Unicef said parties in conflicts were "blatantly disregarding international laws designed to protect the most vulnerable" and children were being killed, maimed, recruited to fight and used as human shields,
Rape, forced marriage, abduction and enslavement have also become “standard tactics” in conflicts including Iraq, Syria and Yemen, to Nigeria, South Sudan and Burma, the organisation warned.
Some children abducted by extremist groups continue to experience abuse upon release when they are detained by security forces, Unicef said.
Millions more suffer from malnutrition, disease and trauma as basic services – including access to food, water, sanitation and health – are denied, damaged or destroyed in the fighting, it added.
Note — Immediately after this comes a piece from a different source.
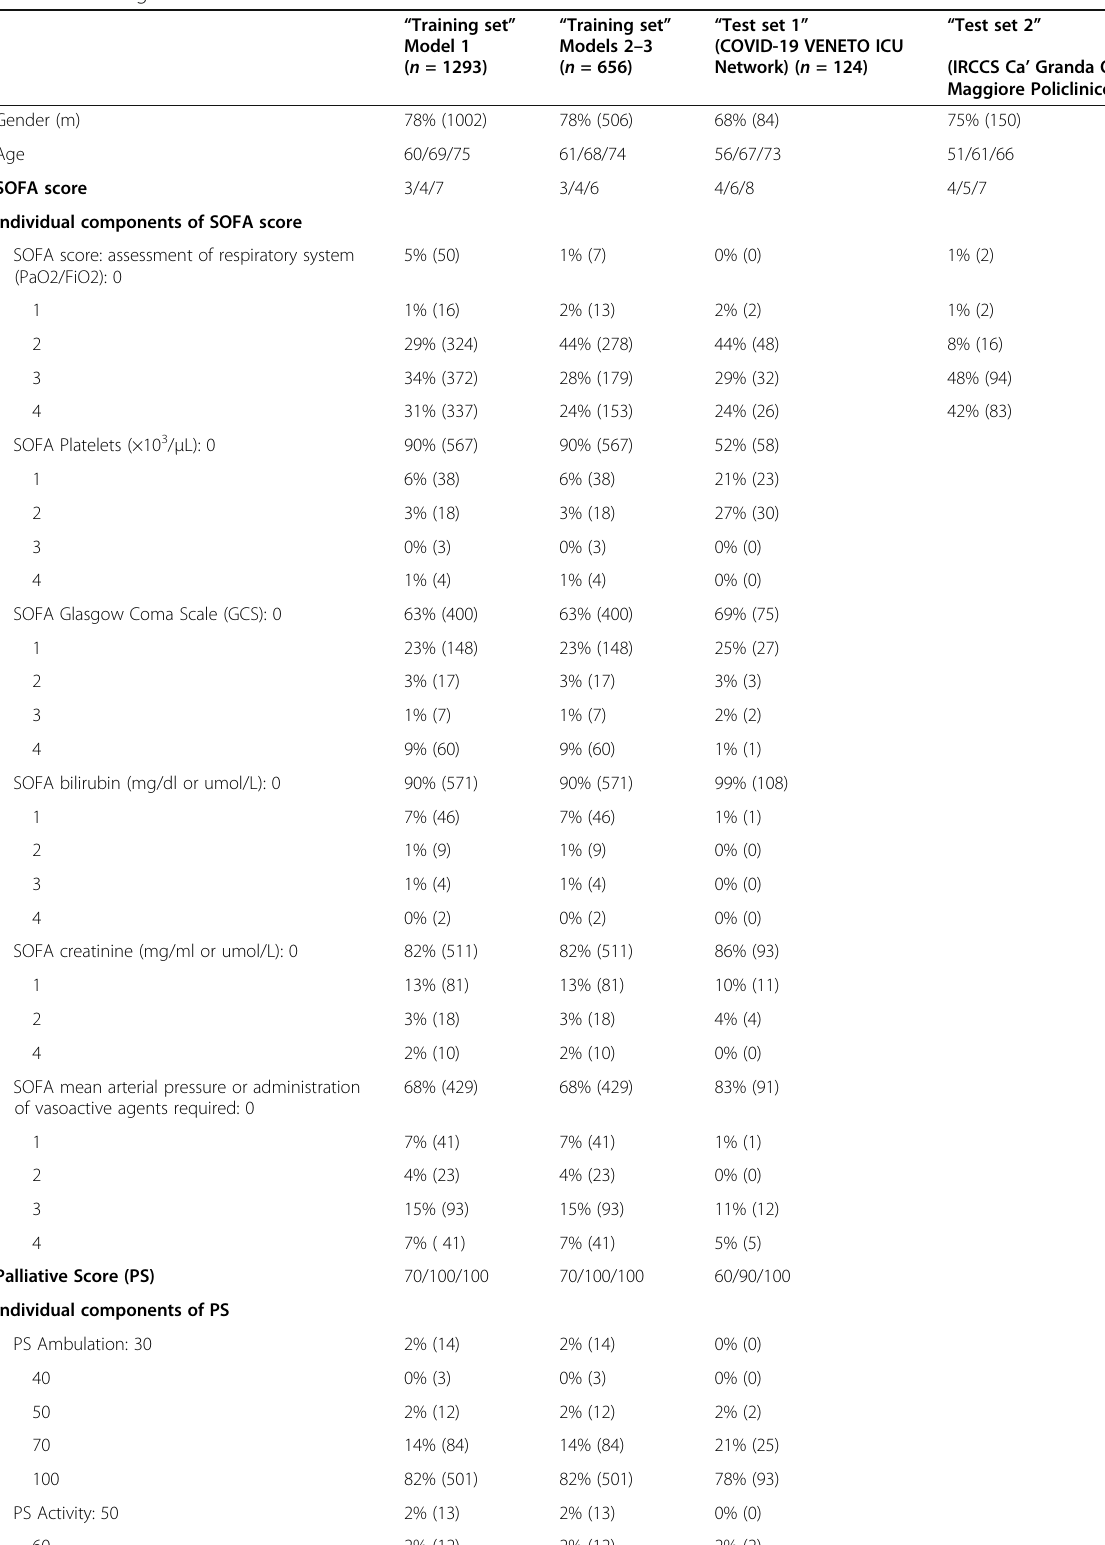
Table 1 Training and test sets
Manuel Fontaine, Unicef Director of Emergency Programmes, said the world cannot accept this level of brutality as the “new normal”.
“Children are being targeted and exposed to attacks and brutal violence in their homes, schools and playgrounds,” he said. “As these attacks continue year after year, we cannot become numb."
The warning came as the charity released an end of year statement summarising 2017 as a "brutal" year for children caught in conflict.
The report found almost 700 children in Afghanistan were killed in the first nine months of 2017. At least 135 children were forced to act as suicide bombers this year by Boko Haram in northeast Nigeria and Cameroon, it said.
In South Sudan, more than 19,000 children have been recruited into armed forces and armed groups and over 2,300 children have been killed or injured since the conflict first erupted in December 2013.
In Yemen, nearly 1,000 days of fighting left at least 5,000 children dead or injured, Unicef said.
More than 11 million children need humanitarian assistance and out of 1.8 million children suffering from malnutrition, 385,000 are severely malnourished and at risk of death if not urgently treated.
As a result the organisation called on parties in conflicts "to abide by their obligations under international law to immediately end violations against children and the targeting of civilian infrastructure, including schools and hospitals."
It also called "on states with influence over parties to conflict to use that influence to protect children."